Reputation: 1082
I am trying to create a Pandas Series object with a timestamp field start
:
a = pd.Series(index=['preceding_id', 'file', 'start'], dtype=[np.int, np.str, np.datetime64], )
it fails with a
TypeError: data type not understood
Can someone explain me what I am doing wrong?
I've been looking for dates and datetime objects in pandas, but the documentation only says how to use it as index - which is not what I want...
Thank you!
Upvotes: 1
Views: 2713
Reputation: 1166
Are you sure you don't want a dataframe?
If so, it would look something like:
data = {'preceeding_id': [list of ids],
'file': [list of files],
'start': [list of timestamps]}
df = pd.DataFrame(data)
df.start = pd.to_datetime(df.start)
Or, if you are reading the data in from a file or something, you could easily use parse_dates=True
for most of pandas' I/O functions. Pandas is actually pretty fantastic at assigning the correct dtype inherently.
Upvotes: 0
Reputation: 35235
A Series can only have one data type. If you want to store multiple types in one Series, the Series' type will be object
, the generic Python type.
In [12]: Series([1, 'some string', pd.to_datetime('2014-01-01')])

Exercise aim: In the forum thread above, what type does a Series take when it stores values of multiple types?

Provided data:
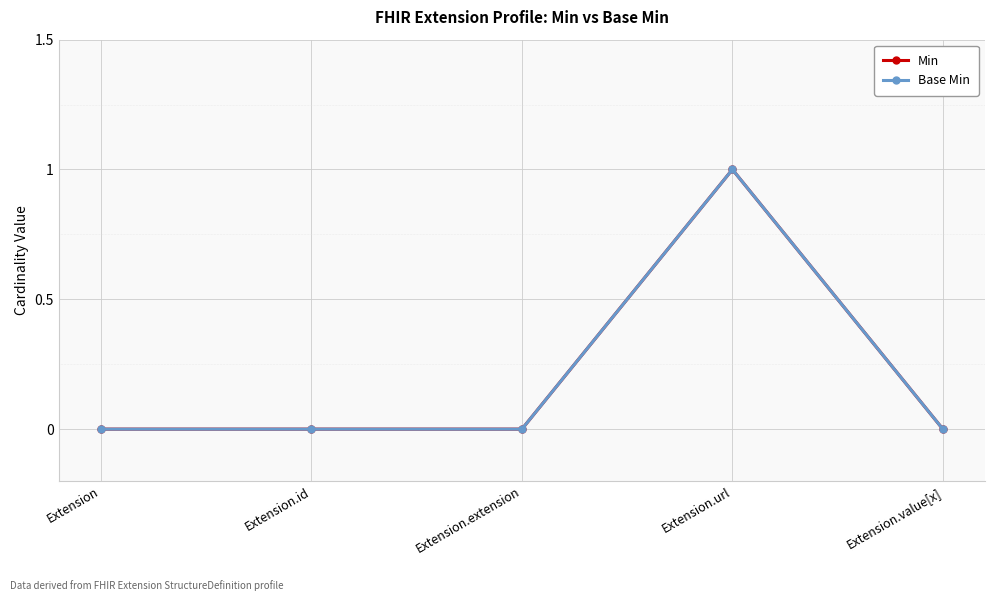

Is it true that Base Min equals 0 at Extension?

True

Result: It takes the object type, the generic Python type.